Thursday, October 27, 2011
Yes, the USC animators, collaborating on just one entry (Aha Moments under the direction of Jabril Mack), conquered the USC Freshman Short Film Competition, beating the dozens of other live action entries submitted by the rest of the cinema school. That said, all the other entries were amazing--most incredibly funny, and some surprisingly thoughtful and emotional. It was a great competition.
(Please listen with audio, as the music enhances the meaning of the film.)
So the theme this week was color, and the color I was assigned was yellow. While people typically associate yellow with its positive connotations--such as sunshine, energy, happiness, youth, and enlightenment--there is actually a darker side to the meaning behind the color. Yellow can also represent loudness, decay, cowardice, age, waste, and sickness. I was very interested in the fact that yellow means both youth and old age/decay/sickness. I also wanted to incorporate the loudness of yellow, making it feel like my character was screaming or moaning.
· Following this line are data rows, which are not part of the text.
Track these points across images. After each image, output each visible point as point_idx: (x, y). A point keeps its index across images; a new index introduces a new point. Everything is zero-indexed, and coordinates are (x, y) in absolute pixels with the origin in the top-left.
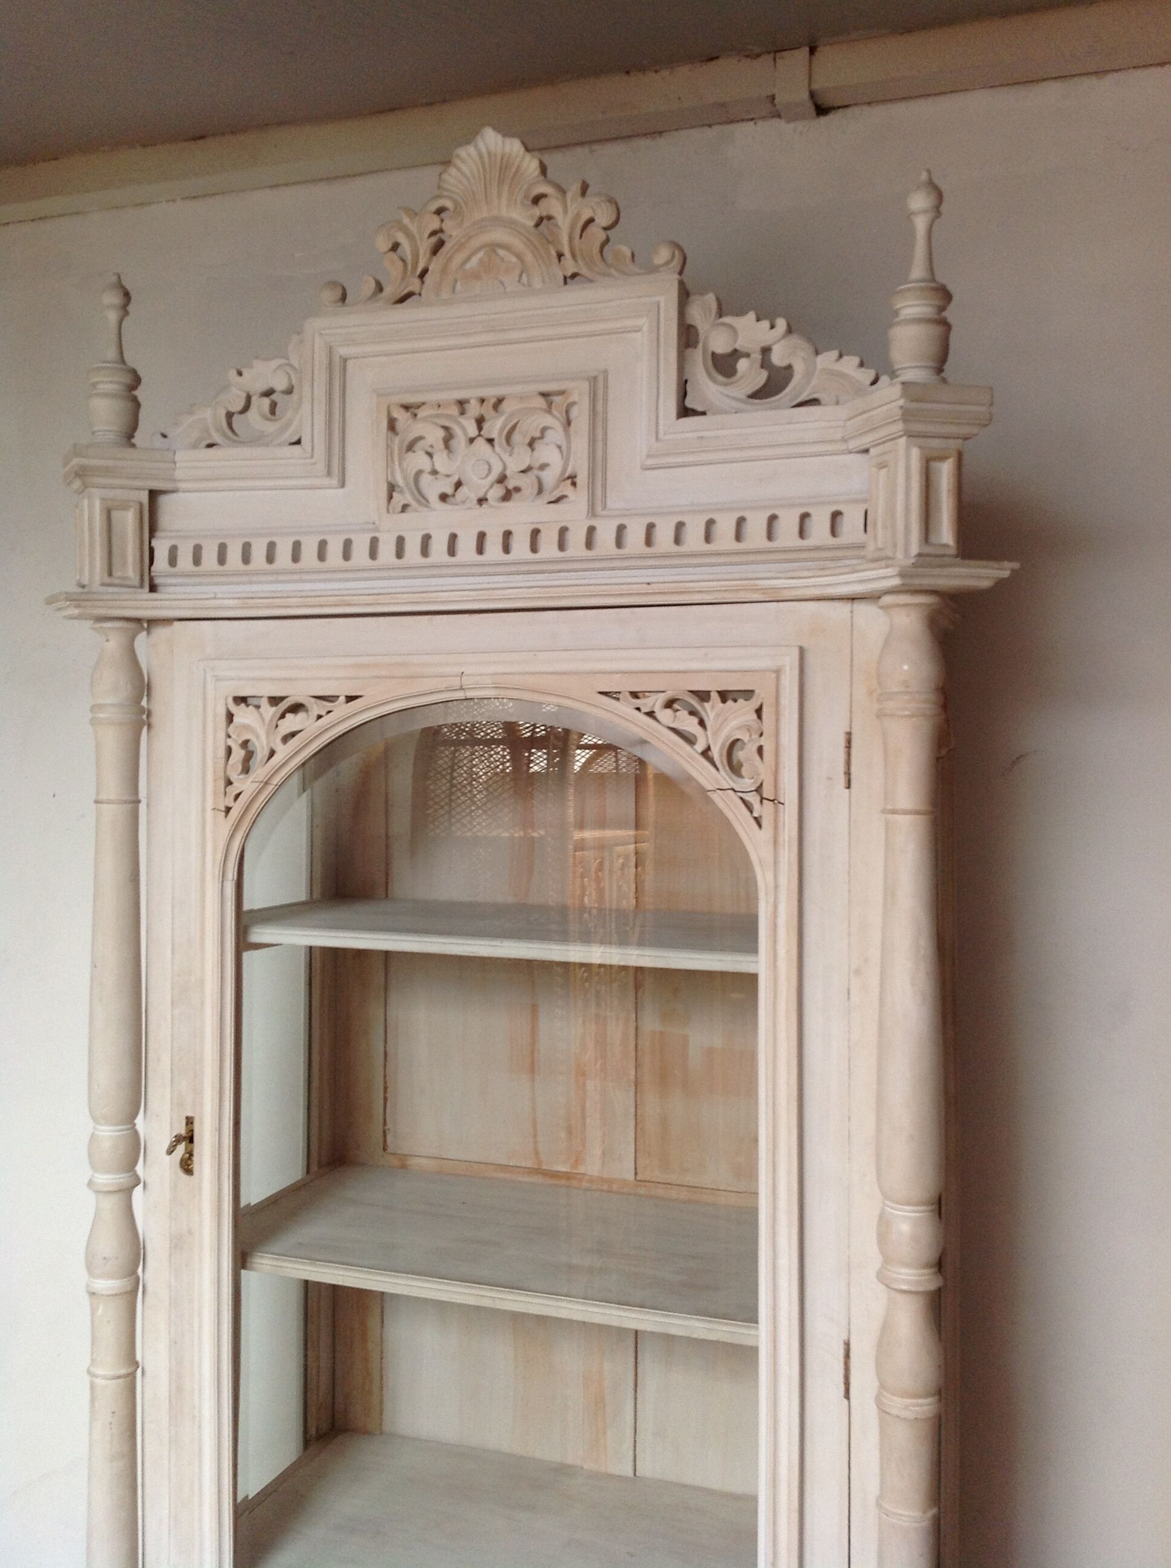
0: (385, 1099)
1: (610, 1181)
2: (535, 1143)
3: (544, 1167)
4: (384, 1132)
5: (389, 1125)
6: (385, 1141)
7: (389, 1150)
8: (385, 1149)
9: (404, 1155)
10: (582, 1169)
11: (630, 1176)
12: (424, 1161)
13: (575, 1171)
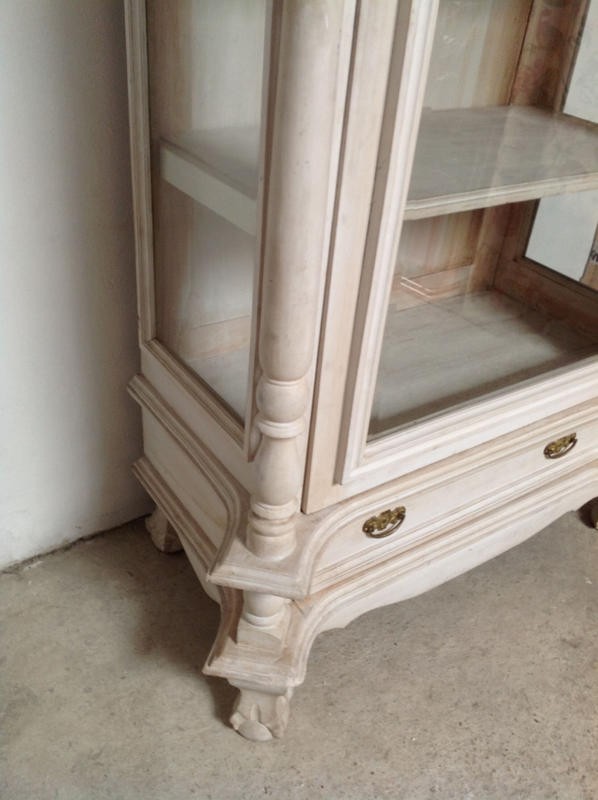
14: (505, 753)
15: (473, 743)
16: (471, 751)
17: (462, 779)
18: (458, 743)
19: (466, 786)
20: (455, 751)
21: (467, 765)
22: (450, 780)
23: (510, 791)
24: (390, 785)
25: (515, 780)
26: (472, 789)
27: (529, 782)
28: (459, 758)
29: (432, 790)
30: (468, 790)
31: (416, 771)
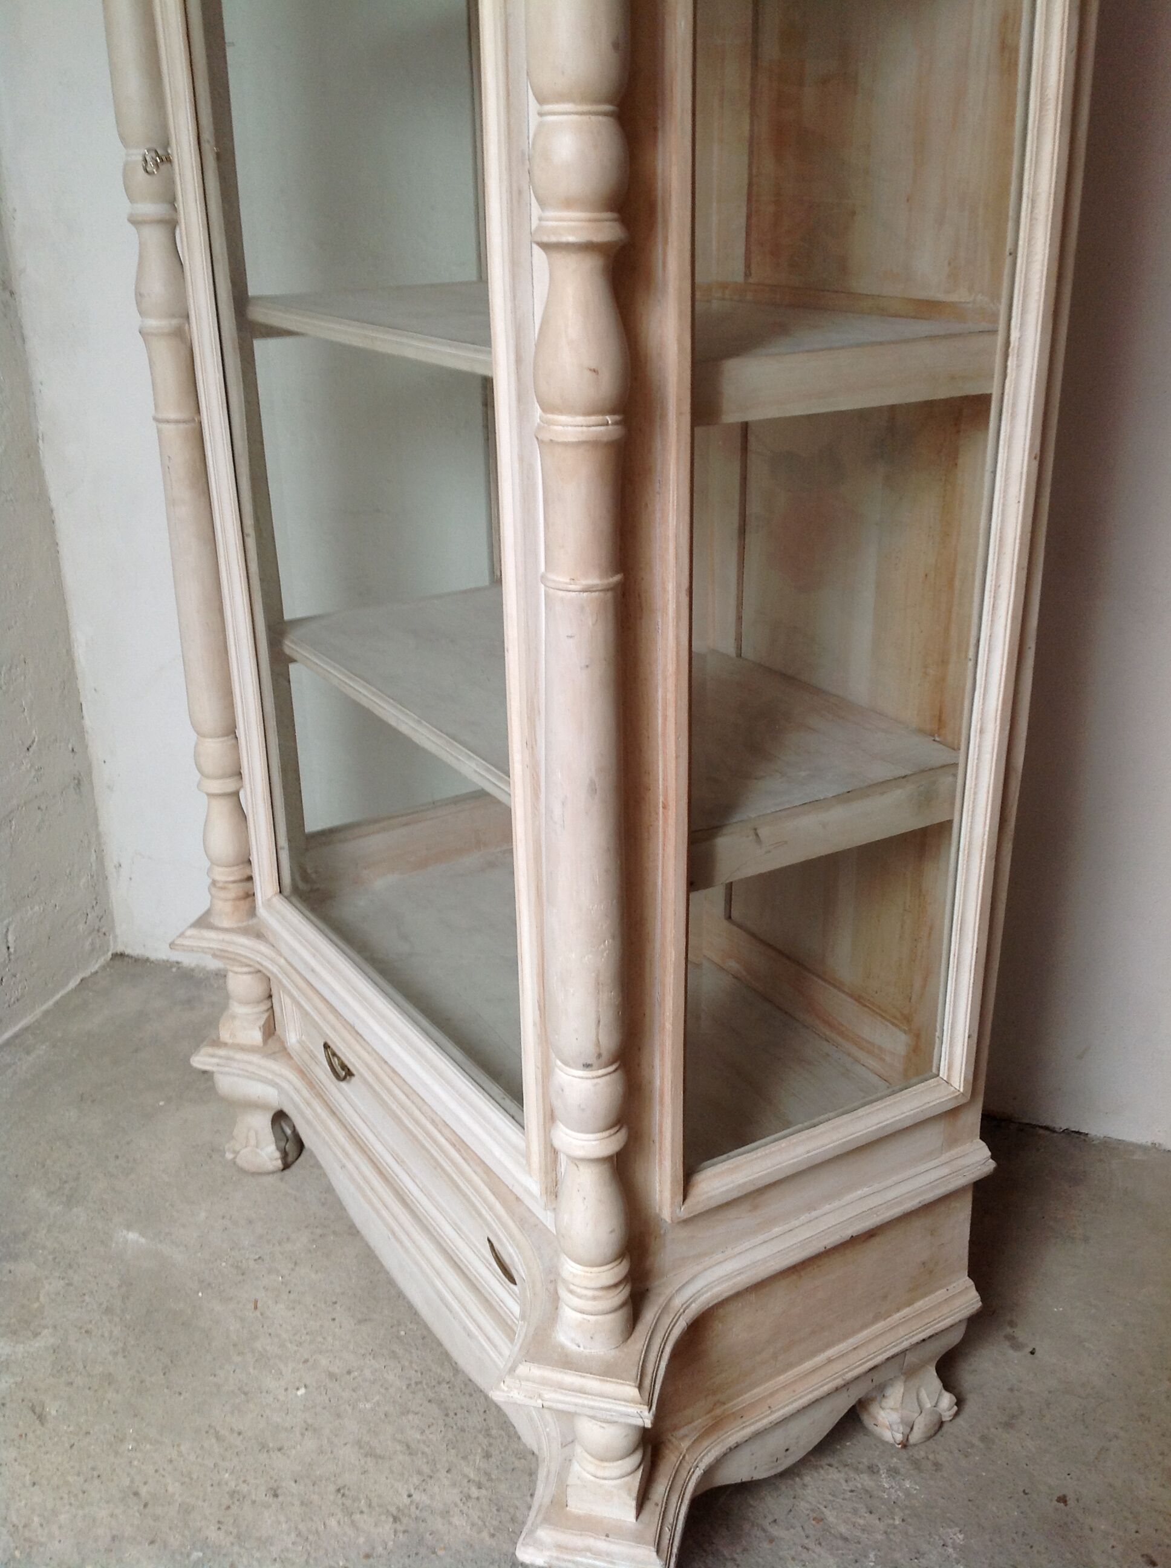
14: (451, 1414)
15: (439, 1383)
16: (427, 1384)
17: (383, 1391)
18: (430, 1370)
19: (377, 1398)
20: (416, 1371)
21: (404, 1388)
22: (374, 1382)
23: (399, 1436)
24: (330, 1339)
25: (418, 1436)
26: (378, 1404)
27: (426, 1450)
28: (410, 1379)
29: (349, 1373)
30: (374, 1401)
31: (363, 1351)
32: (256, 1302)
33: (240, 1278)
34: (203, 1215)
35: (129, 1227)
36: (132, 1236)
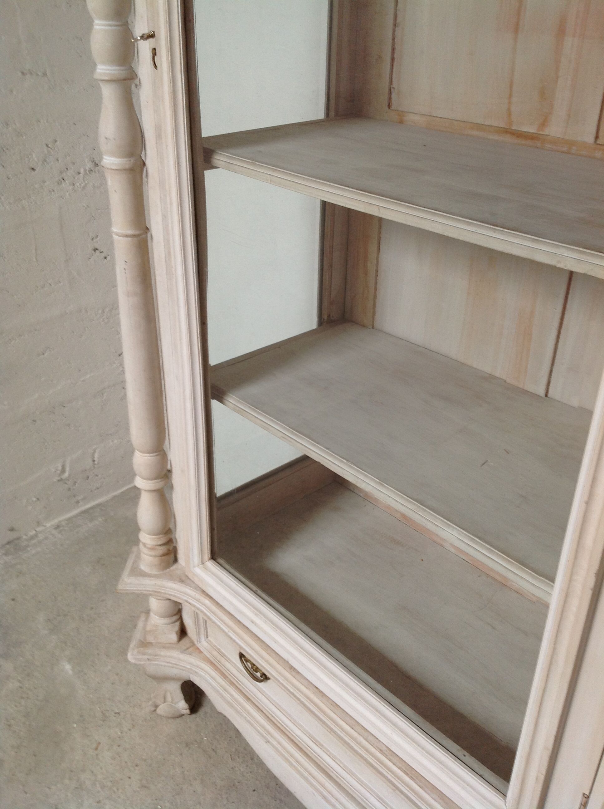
0: (393, 59)
1: (571, 143)
2: (510, 103)
3: (514, 127)
4: (390, 90)
5: (395, 85)
6: (390, 99)
7: (393, 107)
8: (389, 106)
9: (402, 111)
10: (547, 131)
11: (590, 139)
12: (416, 118)
13: (541, 133)
32: (99, 743)
33: (102, 722)
34: (109, 667)
35: (70, 660)
36: (68, 667)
Enlightenment and cowardice were also contrasts I wanted to work with. I thought following the life span of someone who could not come to terms with their aging process, body, or mortality--and who faced both their birth and death with gracelessness and fear--would be an effective means of exploring each of yellow's connotations through my character's facial evolution and expressions.
Miscellaneous symbolism: Upon their death my character reluctantly receives enlightenment as signified by the growth of long hair that halos their face. When you see the character at 30 with a mohawk, the orange tears he cries are actually the male sign (O-->). This represents his inability to accept his adult form or the gender roles society imposes upon him. The opening and closing doors illustrate the rapid speed at which life passes him by. Doors of opportunity open for him, but he is too caught up in his imminent death to notice. The doors then close for him forever.
This is probably my favorite animation so far. In this short film I am telling a story that is actually important to me, in a style that is very much my own. I hope I can continue to tap into the source I used for this in the future. I think it actually helped that I did not use any pencil work in this animation, so my lines were bolder and more free. I enjoyed this loose, flexible style.
Wednesday, October 19, 2011
This week's challenge is dedicated, of course, to my twin sister. This may not be her favorite song anymore, but I thought she'd enjoy an animation about Dylan. I like the characters in this piece, but next week I want a real story and not just reactions, and I want to animate a more realistic character--maybe even use sources. I keep jumping to cartoons without exploring the 3D realm.
I actually stayed up so late making this, that I was still shooting it at 9 in the morning though I started work at 5 the night before. I was so exhausted that while the file was converting to Quicktime around 12, that I just laid down on the classroom floor and slept. Forget that I was using the room containing the graduate students' cubicles and that many of those cubicles were occupied at the time. I was so tired that sleeping on the floor in front of strangers without warning seemed perfectly normal. I was only hours later when the adrenalin hit to keep me up the rest of the day that I started facepalming myself.
Tuesday, October 11, 2011
Saturday, October 1, 2011
A short film for the Alphies--a USC Freshman film competition. Jabril decided the USC animators were going to enter this generally production-dominated competition, and directed this film created with the aid of most of the freshman animation class. We made the film in 2 weeks, and learned a lot about the complex collaborative process needed to make an animated movie in a timely manner. It was also incredibly fun.
That said, this took two intense weeks to create. TWO WEEKS, production students. Not one weekend. Especially not the ONE WEEKEND RIGHT BEFORE the SUBMISSION DEADLINE.